The Royal Mint had outgrown its home in the Tower of London so during the 18th century the rickety wooden shacks the mint occupied were rebuilt to accommodate mechanized and rolling mills and coining presses and provide more space. Soon, however, the mint outgrew this new location and in 1809, the mint moved from the Tower of London to an adjacent site in East Smithfield called Tower Hill. By 1899, the Royal Mint was striking 100 million coins a year.
In 1967 it was announced that mint would move from its location at Tower Hill to Llantrisant, Wales, following Parliament’s decision to decimalize currency and in 1968 the first coins were officially struck by Her Majesty Queen Elizabeth II at the new location in Wales. In 1986, the Royal Mint celebrated 11 centuries of continuous minting. In 2009, the Royal Mint was vested into a government-owned company to provide greater operating and commercial freedom.

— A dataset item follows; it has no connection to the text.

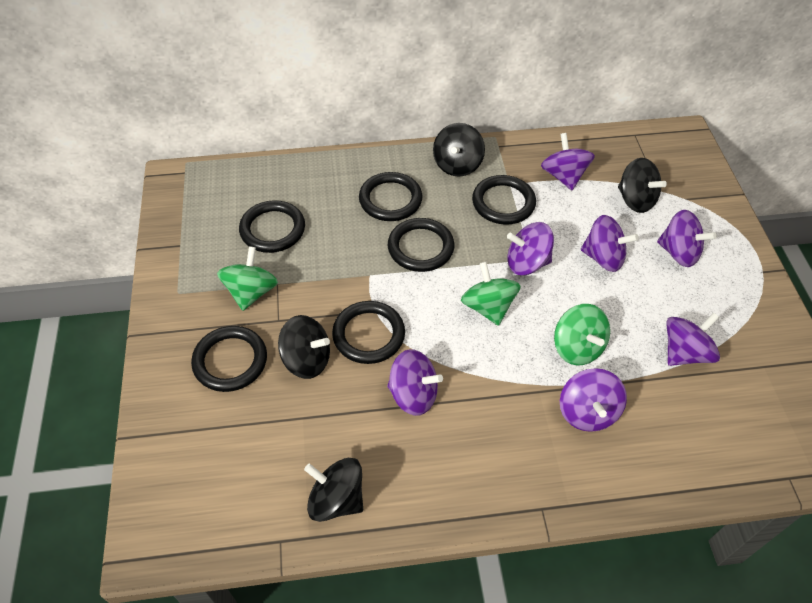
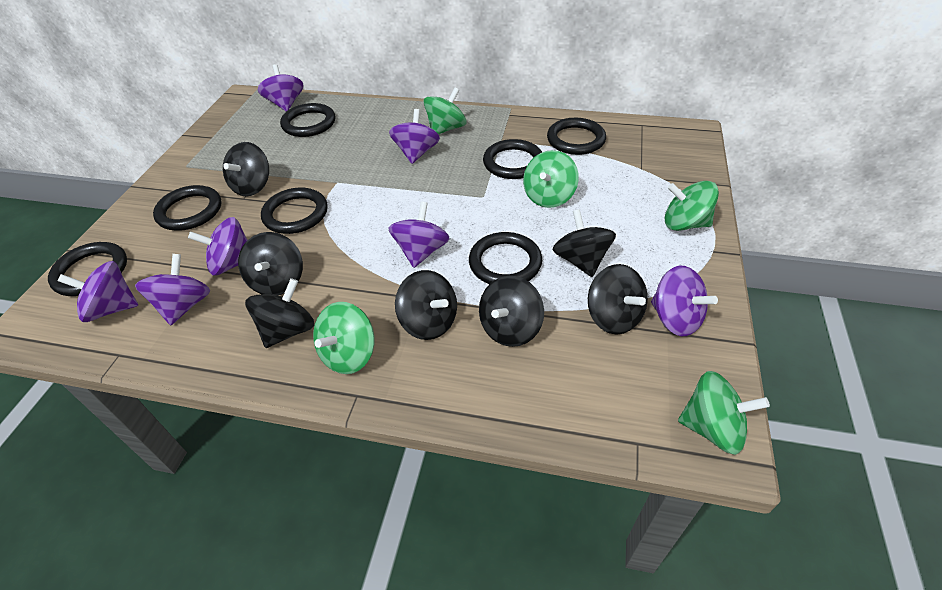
black ring: 6 -> 7
black spinning top: 4 -> 7
green spinning top: 3 -> 5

One unique aspect of the Royal Mint is a procedure known as the Trial of the Pyx, dates back to 1282 and ensures newly-minted coins meet required government standards. The trials have been held once a each year since their inception and have changed very little over time. These trials are presided over by a judge with a jury of expert assayers and were held at the Palace of Westminster before they were moved to the modern-day site at the Hall of the Worshipful Company of Goldsmiths. The ceremony was so named after the boxwood chest in which coins were placed for presentation to the jury.